The Jupyternaut sidebar chat interface requires JupyterLab 4.x. However, the %%ai magic command works in both JupyterLab and classic Jupyter Notebook as long as the jupyter-ai package is installed and recognized by the IPython kernel. If you use classic Notebook, you can still run %%ai prompts from cells but will not have the sidebar chat UI or notebook-context features.
How much does it cost to use Jupyter AI for data analysis?
Jupyter AI itself is free and open source under the BSD license. You pay only for the model API calls you make. With OpenAI GPT-4o at approximately $2.50 per million input tokens (April 2026 pricing), a full day of AI-assisted data analysis typically costs under $1 USD. Using GPT-4o mini reduces costs to less than $0.20 per day for typical usage. Self-hosted models via Ollama have no per-token cost.

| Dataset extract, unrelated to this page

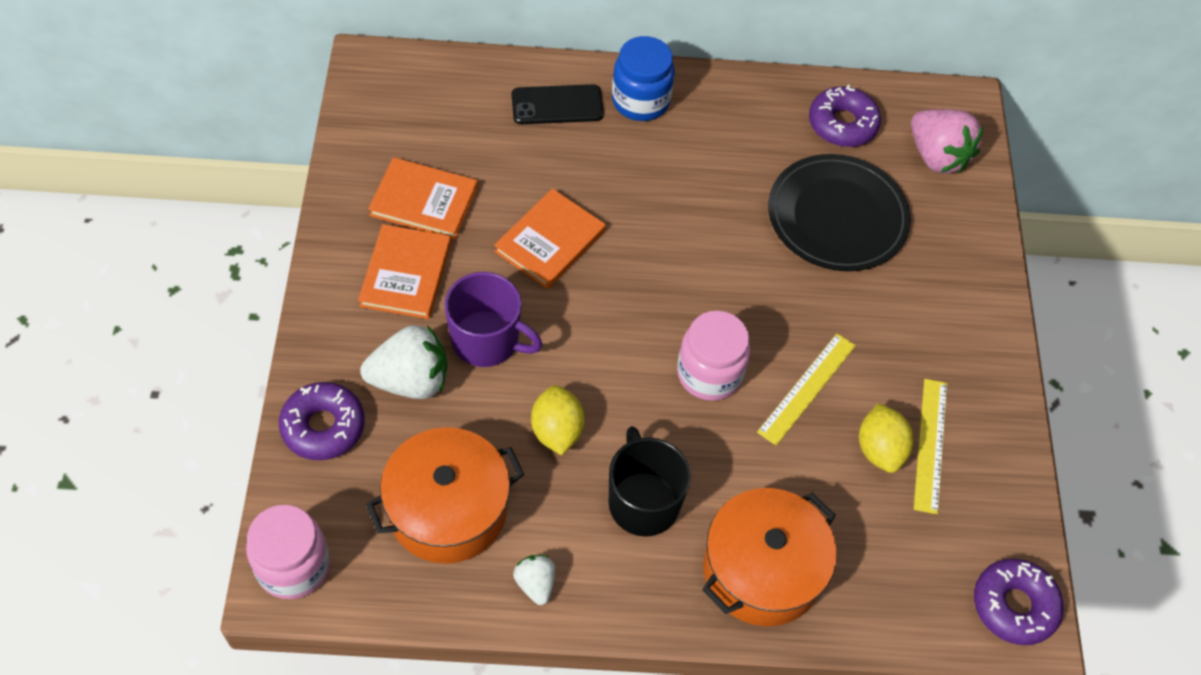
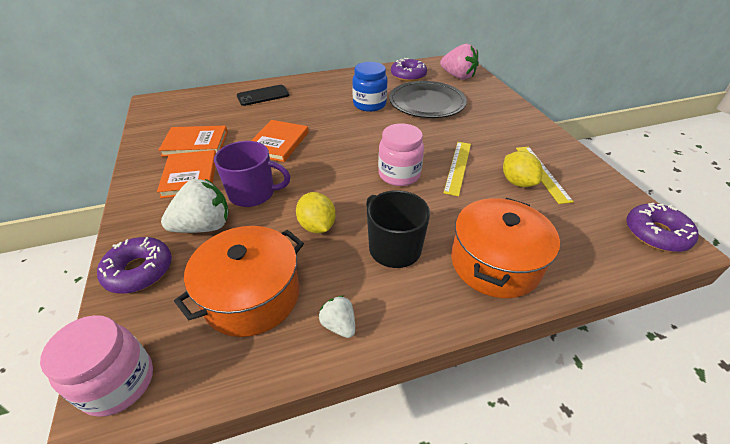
camera: 15 degrees left, 15 degrees down
(640, 101) = (306, 86): blue jar -> blue jar (369, 104)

Is my data sent to the cloud when I use Jupyter AI?
Yes, the content of each %%ai prompt and any notebook context you include is sent to the configured model provider's API. If you are working with sensitive data, avoid including raw personally identifiable information in your prompts. Use summarized or anonymized examples instead. For full data privacy, configure Jupyter AI to use a self-hosted model via Ollama, which keeps all processing local and makes no external API calls.
What is the difference between Jupyternaut and the %%ai magic command?
Jupyternaut is the sidebar chat interface in JupyterLab. It supports multi-turn conversations, can read your entire open notebook for context, and lets you ask broad questions about your analysis. The %%ai magic command runs inline from a notebook cell and is designed for single-turn tasks like generating a code snippet, explaining an output, or fixing a specific error. Both interfaces use the same configured model and API key.